3. Plot a QQ plot from the numbers in part a.
4. Repeat a through c several times (at least a dozen times). For each, look at the histograms and QQ plots. Think about the ways in which these look different from the expectation of a normal distribution and remember that each of these samples comes from a truly normal population.
Repeat the procedures of Question 1, except this time have R sample 250 individuals for each sample. You can use the same command as in Question 1, but now set n = 250. Do the graphs and QQ plots from these larger samples look more like the normal expectations than the smaller sample you already did? Why do you think that this is?
The file “mammals.csv” contains information on the body mass of various mammal species.
1. Use ggplot() to plot the distribution of body mass, and describe its shape.
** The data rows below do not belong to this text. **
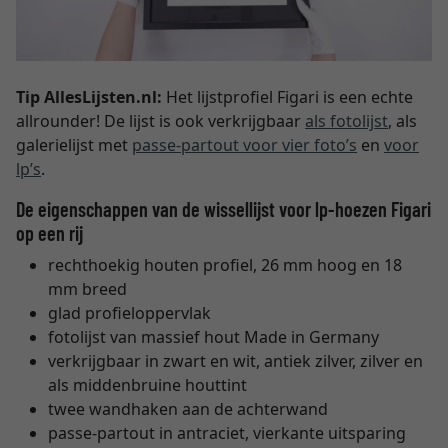
Tip AllesLijsten.nl:
Het lijstprofiel Figari is een echte
allrounder! De lijst is ook verkrijgbaar
als fotolijst
, als
galerielijst met
passe-partout voor vier foto’s
en
voor
lp’s
.
De eigenschappen van de wissellijst voor lp-hoezen Figari
op een rij
rechthoekig houten profiel, 26 mm hoog en 18
mm breed
glad profieloppervlak
fotolijst van massief hout Made in Germany
verkrijgbaar in zwart en wit, antiek zilver, zilver en
als middenbruine houttint
twee wandhaken aan de achterwand
passe-partout in antraciet, vierkante uitsparing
Does this look like it has a normal distribution?
2. Use geom_qq() and geom_qq_line() to plot a QQ plot for body mass. Does the data fall approximately along a straight line in the QQ plot? If so, what does this imply about the fit of these data to a normal distribution?
3. Transform the body mass data with a log-transformation. Repeat steps (a) and (b) on the transformed data, does the log-transformation bring the data closer to normal or further from it?
4. Calculate the mean of log body mass and a 95% confidence interval for this mean. (You may want to refer back to Lab 4 for the R commands to do this.)